Researchers from the Luddy School of Informatics, Computing, and Engineering, Instituto Gulbenkian de Ciência, and Northeastern University have developed a novel mathematical framework that increases causal explainability and control of biochemical systems, including those involved in disease.
In a paper featured on the cover of the journal Proceedings of the National Academy of Sciences (PNAS), Professor of Informatics Luis Rocha and Alexander Gates, who earned his Ph.D. in complex networks and systems from the Luddy School, introduce the effective graph to capture the nonlinear logical redundancy present in biochemical network regulation, signaling, and control. Together with Rion Correia, who also earned his Ph.D. in CNS from the Luddy School, and Xuan Wang, a current student of the same program, they demonstrate the utility of the approach with computational models of human cancer cells, showing that the effective graph reveals why some cancer medications are more effective than others in killing breast cancer cells.

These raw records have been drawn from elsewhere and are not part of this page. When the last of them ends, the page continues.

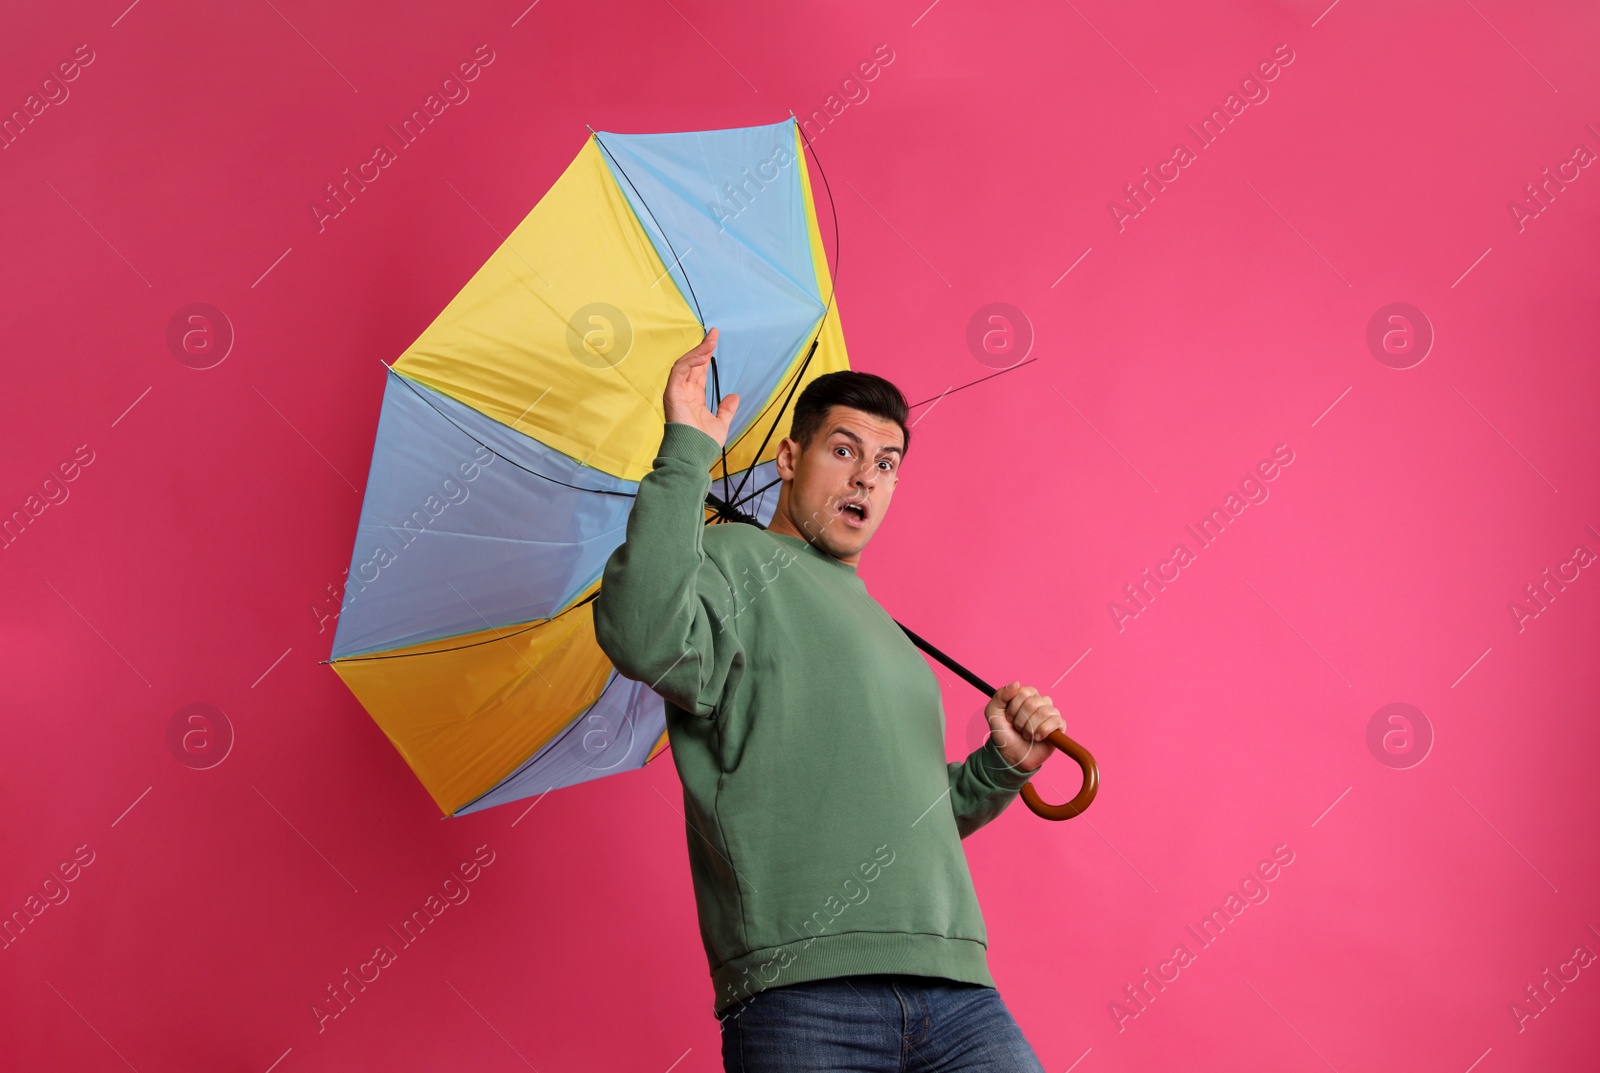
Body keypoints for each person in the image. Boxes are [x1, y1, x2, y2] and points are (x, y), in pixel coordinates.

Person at [594, 327, 1066, 1072]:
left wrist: (998, 768)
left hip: (957, 987)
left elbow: (907, 813)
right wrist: (686, 449)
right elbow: (644, 633)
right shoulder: (724, 560)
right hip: (802, 994)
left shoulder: (887, 630)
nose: (866, 479)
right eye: (843, 450)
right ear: (790, 458)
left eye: (887, 463)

“The basic idea is very simple: some interactions are much more important than others,” said Gates, who is now part of the Center for Complex Networks Research at Northeastern University. “Given a biological model, we identify genetic ‘master switches’ which render many of the other known interactions redundant. This allows us to identify prominent pathways that effectively control biochemical regulation and signaling. A surprising consequence is that these pathways can change in the presence of drugs. In other words, drugs can change which molecular interactions act as ‘master switches’.”
Gates and Rocha are lead authors for the paper.
“We have analyzed a large battery of biochemical regulation and signaling networks, some involved in human disease, others in well-known biological processes across organisms,” Rocha said. “We have learned that in all these systems there is an unexpectedly large number of redundant interactions. In short, this means that although a certain cellular component, say a protein, may be potentially regulated by a large number of other components, in the dynamics of the cell it is actually only regulated by a very small number of other molecular products. This massive redundancy is likely in place to make biological organisms resilient to random perturbations while facilitating phenotypic regulation .”
The discovery of the redundancy can be used to find the few components that are actually needed to control the cell. The paper exemplifies this with a large signaling network of genes, proteins, and other components involved in breast cancer.
“Our ultimate goal is to be able to identify genes and other molecular elements that can revert a diseased cell, especially cancer cells, to a healthy state,” Rocha said.“ At the Center for Social and Biomedical Complexity, we have been working on using complex networks and systems methods to design and study systems biology models, focusing on understanding how to control them. This agenda includes developing artificial intelligence, machine learning, dynamical systems, and network science methods that can be used at all levels of this process: from inferring networks of biochemical regulation and signaling from experimental data to synthesizing such data into networks and their subsequent analysis.”
Rocha and his colleagues used 78 experimentally validated models derived from systems biology to demonstrate that redundant pathways are prevalent in biological models of biochemical regulation, that the effective graph provides a probabilistic but precise characterization of multivariate dynamics in a causal graph form, and it provides an accurate explanation of how dynamical perturbation and control signals, such as those induced by cancer drug therapies, propagate in biochemical pathways. The process has the potential to be used in a wide variety of other applications.
“From the complex systems viewpoint, we want to expand the range of models the methodology is applicable to, namely by collaborating with specialists to apply it to epidemiolocal, ecological, eco-evolutionary, and even brain networks,” Rocha said. “From the biomedical complexity viewpoint, we will work to include the methodology in translational workflows whereby we can infer personalized networks that can be analyzed for specific disease cohorts and even individual patients.”
The research in the PNAS study has built upon the foundation laid by previous projects funded by the National Institutes of Health, the National Science Foundation, the Fulbright Scholars Program, and other entities.
“Beyond its scientific importance, this work reflects the winding/twisting paths that research takes,” Gates said. “The core ideas were originally conceived as a secondary idea in my Ph.D. thesis project at IU with Luis. It took 6-7 years and interactions with great collaborators for us to formalize the technical details and think through the implications of the framework, during which the project transformed several times. The result is a tour-de-force that I am particularly proud of. It’s a combination of novel mathematics, applied statistical insights, and a detailed biological case-study.”
“Collaboration is the backbone of research at the Luddy School, and Luis and his colleagues have shown what can be accomplished with expertise at multiple levels,” said Kay Connelly, the associate dean for research at Luddy. “Their developments have the potential to create important breakthroughs in treatment, and they open new pathways for advancement.”